Missing network security policies are a very big issue for us because we have right now just a single cluster and without them the only chance to isolate network zones is Istio. But due to the fact, that Istio has still some issues with StatefulSets and Kubernetes Health Checks it is a very difficult approach to embed the whole cluster into the mesh. The problem here is, that Azure AKS has it’s own Azure CNI driver to connect the cluster with Azure networking. This driver doesn’t support Kubernetes Network Policies right now and so you can’t use them. There is one blog post I found about this (see here), describing how azure-npm could be used to enable the feature on Azure AKS. Azure-npm is a plugin from the former Azure Container Services (ACS) that will run as a privileged Daemonset and has access to xtables.

- key: CriticalAddonsOnly
operator: Exists
nodeSelector:
beta.kubernetes.io/os: linux
containers:
- name: azure-npm
image: containernetworking/azure-npm:v1.0.13
securityContext:
privileged: true
env:
- name: HOSTNAME
valueFrom:
fieldRef:
apiVersion: v1
fieldPath: spec.nodeName
volumeMounts:
- name: xtables-lock
mountPath: /run/xtables.lock
- name: log
mountPath: /var/log

I will first try this out in a test cluster, to verify it doesn’t interfere with our current stuff. Also, Azure AKS already has marked, that they are working on Network Security Policies natively support (see updates here).

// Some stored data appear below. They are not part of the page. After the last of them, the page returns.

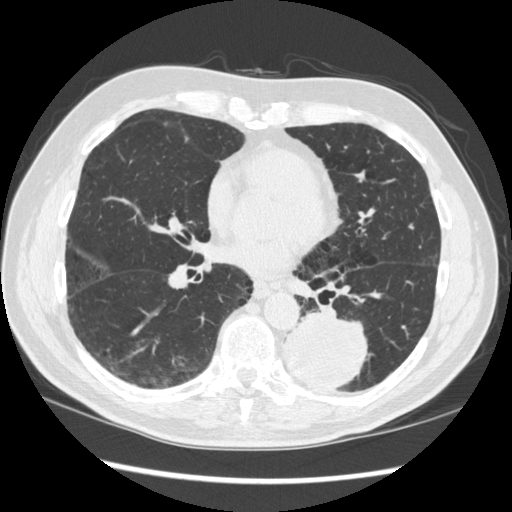
Low-dose screening chest CT, one axial slice. Position 148 of 348 along the scan axis. 120 kVp. Lung window (W 1500 / L -600 HU). 1.25 mm slice thickness. 512 × 512 image matrix.
Structures marked on this image (outlined manually by an expert reader):
- lesion 1 (tumor, lower lobe of left lung): bounding box (x1, y1, x2, y2) in pixels: (284, 312, 369, 390)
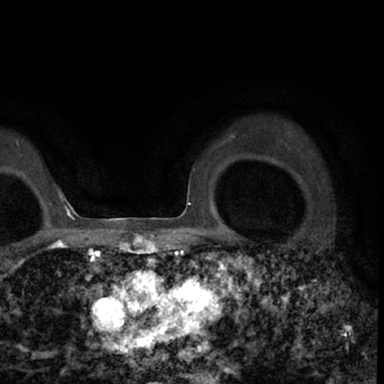
Breast MRI (dynamic contrast-enhanced), one axial slice. Position 53 of 78 along the scan axis. Cropped to one breast. Dynamic contrast-enhanced series, time point 2 of 7 at this slice position (early post-contrast). 1.5 T. TE 3 ms, TR 6.3 ms. 384 × 384 image matrix, field of view 217 × 217 mm. Female patient.
Annotated regions visible in this slice (semi-automatically segmented with operator editing):
- enhancing-tissue mask used for the functional tumour volume (all voxels passing the contrast-enhancement thresholds inside the analysis volume; usually the tumour): box from (x=282, y=278) to (x=346, y=336) px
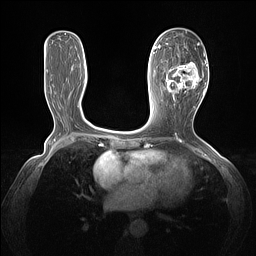
Breast MRI (dynamic contrast-enhanced), one axial slice; position 63 of 160 along the scan axis; dynamic contrast-enhanced series, time point 2 of 7 at this slice position (early post-contrast); 1.5 T; TE 1.4 ms, TR 5 ms; 1.3 mm slice thickness; 256 × 256 image matrix. Female patient.
Annotated regions visible in this slice (semi-automatically segmented with operator editing):
- enhancing-tissue mask used for the functional tumour volume (all voxels passing the contrast-enhancement thresholds inside the analysis volume; usually the tumour): bounding box (x1, y1, x2, y2) in pixels: (166, 43, 205, 102)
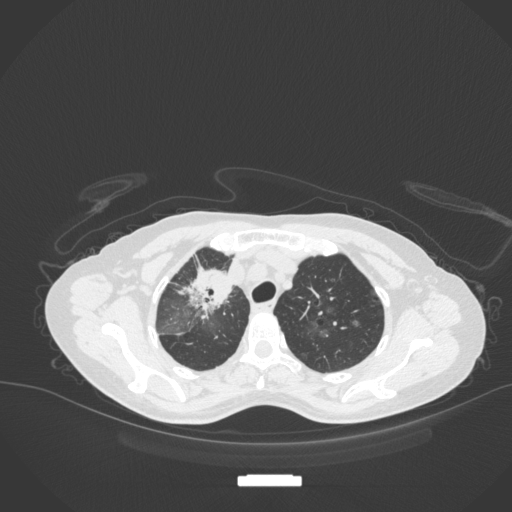
Chest CT, one axial slice. Position 261 of 311 along the scan axis. Lung window (W 1500 / L -600 HU). 1 mm slice thickness. 512 × 512 image matrix, field of view 400 × 400 mm. Female patient, age 59 years. Case-level facts recorded for this patient, not image findings: clinical TNM (as recorded): T3 N0 M0.
Outlined on this slice (bounding box drawn by a radiologist):
- lung tumour (recorded histology: adenocarcinoma): bounding box (x1, y1, x2, y2) in pixels: (180, 264, 233, 321)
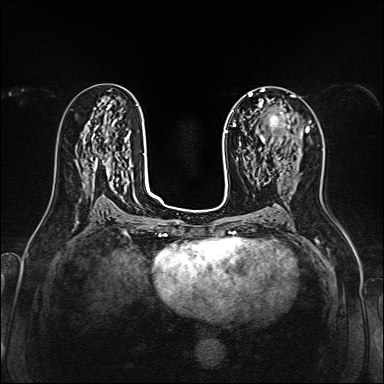
Breast MRI, one axial slice; slice 78 of 160 in the series (ordered by position); dynamic contrast-enhanced series, time point 2 of 7 at this slice position (early post-contrast); 1.5 T; TE 2.3 ms, TR 5.2 ms; 1 mm slice thickness; 384 × 384 image matrix. Female patient.
Annotated regions visible in this slice (semi-automatically segmented with operator editing):
- enhancing-tissue mask used for the functional tumour volume (all voxels passing the contrast-enhancement thresholds inside the analysis volume; usually the tumour): bounding box <261,109,308,146> (left, top, right, bottom; pixels)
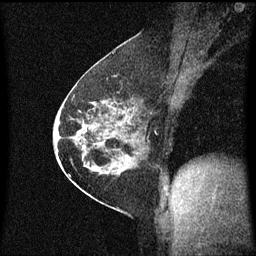
Breast MRI (dynamic contrast-enhanced), one sagittal slice; position 34 of 60 along the scan axis; dynamic contrast-enhanced series, image 2 of 3 at this slice position (ordered by acquisition); 1.5 T; TE 4.2 ms, TR 8.4 ms; 2 mm slice thickness; 256 × 256 image matrix. Patient: female, 60 years.
Annotated regions visible in this slice (semi-automatically segmented with operator editing):
- analysis volume of interest (the breast-tissue region the enhancement analysis was run in; not a lesion): bounding box (x1, y1, x2, y2) in pixels: (69, 66, 147, 193)
- tumour enhancement mask (voxels above the 70 % enhancement threshold inside the analysis volume of interest): (69, 72, 144, 171)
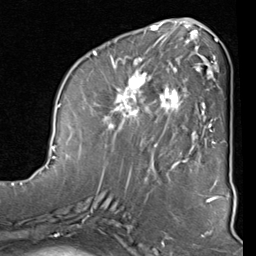
Breast MRI (dynamic contrast-enhanced), one axial slice. Slice 35 of 80 in the series (ordered by position). Cropped to one breast. Dynamic contrast-enhanced series, time point 2 of 8 at this slice position (early post-contrast). 1.5 T. TE 2 ms, TR 5.1 ms. 2 mm slice thickness. 256 × 256 image matrix, field of view 180 × 180 mm. Female patient.
Structures marked on this image (semi-automatically segmented with operator editing):
- enhancing-tissue mask used for the functional tumour volume (all voxels passing the contrast-enhancement thresholds inside the analysis volume; usually the tumour): bounding box (x1, y1, x2, y2) in pixels: (87, 40, 212, 160)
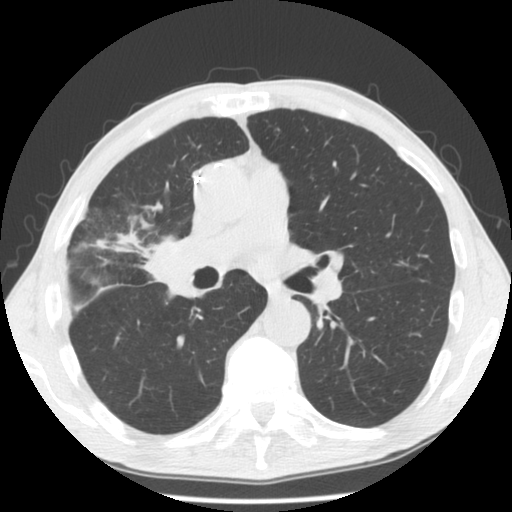
Chest CT (low-dose screening protocol), one axial image. Third screening round (two years after baseline). Lung window (W 1500 / L -600 HU). 2.5 mm slice thickness. Standard (soft-tissue) reconstruction kernel (STANDARD). Slice 74 of 132 in the series. 512 × 512 image matrix. Male, age 57 years at enrolment. Former smoker at enrolment.
Lesion marked by an expert reader, box from (x=56, y=201) to (x=165, y=298) px. Screening reader's record for this exam (one nodule recorded; not confirmed to be the boxed lesion): non-calcified nodule or mass ≥4 mm, right upper lobe, 38 × 34 mm, poorly defined margins, mixed attenuation, pre-existing on the prior screen: no. Official screen result: positive, other.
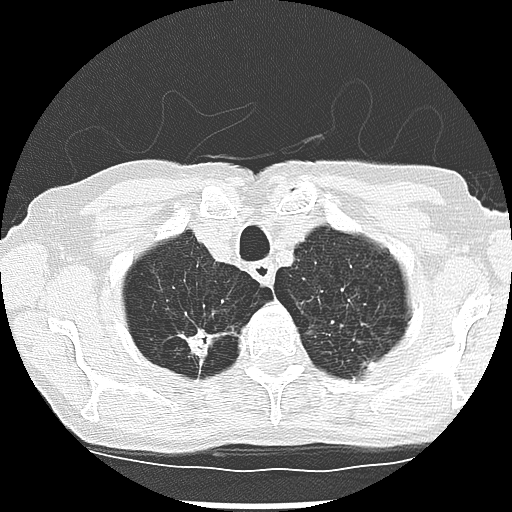
Low-dose screening chest CT, one axial slice. Position 237 of 265 along the scan axis. Reconstruction kernel LUNG. Lung window (W 1500 / L -600 HU). 512 × 512 image matrix.
Outlined on this slice (manually delineated by an expert):
- lesion 2 (tumor, upper lobe of right lung): bounding box <180,329,217,362> (left, top, right, bottom; pixels)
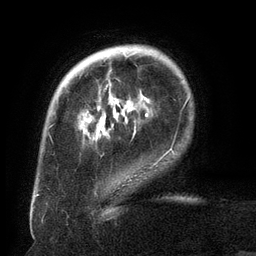
Breast MRI (dynamic contrast-enhanced), one axial slice; slice 28 of 134 in the series (ordered by position); cropped to one breast; dynamic contrast-enhanced series, time point 2 of 6 at this slice position (early post-contrast); 3 T; TE 2.6 ms, TR 5.5 ms; 1.2 mm slice thickness; 256 × 256 image matrix, field of view 180 × 180 mm. Female patient.
Outlined on this slice (semi-automatic segmentation, software-assisted and operator-edited):
- enhancing-tissue mask used for the functional tumour volume (all voxels passing the contrast-enhancement thresholds inside the analysis volume; usually the tumour): bounding box [x1, y1, x2, y2] px = [105, 52, 163, 160]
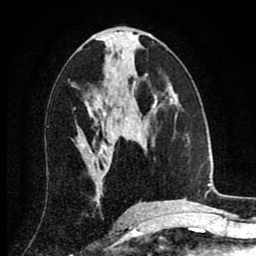
Breast MRI (dynamic contrast-enhanced), one axial slice; position 44 of 80 along the scan axis; cropped to one breast; dynamic contrast-enhanced series, time point 2 of 8 at this slice position (early post-contrast); 1.5 T; TE 2.7 ms, TR 6.3 ms; 2 mm slice thickness; 256 × 256 image matrix, field of view 155 × 155 mm. Female patient.
Annotated regions visible in this slice (semi-automatically segmented with operator editing):
- enhancing-tissue mask used for the functional tumour volume (all voxels passing the contrast-enhancement thresholds inside the analysis volume; usually the tumour): box from (x=109, y=130) to (x=114, y=136) px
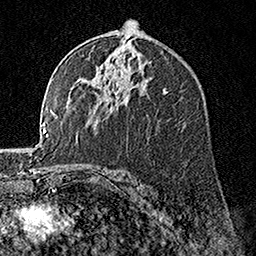
Breast MRI, one axial slice. Slice 96 of 160 in the series (ordered by position). Cropped to one breast. Dynamic contrast-enhanced series, time point 2 of 7 at this slice position (early post-contrast). 1.5 T. TE 3.5 ms, TR 7.2 ms. 1 mm slice thickness. 256 × 256 image matrix, field of view 165 × 165 mm. Female patient.
Outlined on this slice (semi-automatically segmented with operator editing):
- enhancing-tissue mask used for the functional tumour volume (all voxels passing the contrast-enhancement thresholds inside the analysis volume; usually the tumour): bounding box (x1, y1, x2, y2) in pixels: (94, 91, 118, 112)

4. Update cluster duration

Updating your cluster in AKS may take a while because the nodes are updated one after another and from what I have seen, the update duration is 10 minutes per node. So if you run a 40 node cluster you will have to wait some hours for the update to go through. Also on our first approach updating to 1.12.4, it seemed like the API server crashed while updating and this led to an unresponsive cluster with no DNS, which was very annoying because no internal service communication was possible anymore. (This should only occur while updating to 1.12.4 because there is a switch from KubeDNS to CoreDNS as far as I have seen) 
The support fixed the issue on the API server and we ran the update again and got the same error some nodes later. The reason why we updated so early, was the hope this fixes the persistent volume issues from above. (See release notes Kubernetes 1.12.4)

Kubernetes 1.12.4 Release Notes

On Monday we will try the update again and if the persistent volume issue is gone, I will update this article.


5. Restriction to same node types (Just one pool)

Another very annoying issue is that AKS is currently bound to one node type. So if you select the recommended node type ( D2s v3–2 Cores — 7 GB RAM) you have to stick with it. If you need larger nodes, it is only possible to either spin up a second cluster. You can scale the VMs in your AKS, but after you update your cluster, the nodes will be reset. Azure is also working on supporting multiple node pools, but for now, we have to stick with what we got. This feature is the highest requested one on their ideas board. (See here)


Summary

Overall, our team likes the AKS service, for the last year it was very stable and we had no overall issues. But the farther we move on and the more we want to improve on our cluster system for production usage, the more limitations we see currently. Azure seems to work heavily on these, but for now, we have to live with them or provision our own cluster. I don’t want to bash Azure AKS with this article, I just want to show which limitations we have some struggles with to help others decide whether to take the managed service or provision their own cluster. Do you run Azure AKS in production? Are there any issues I forgot, or do you have a different opinion?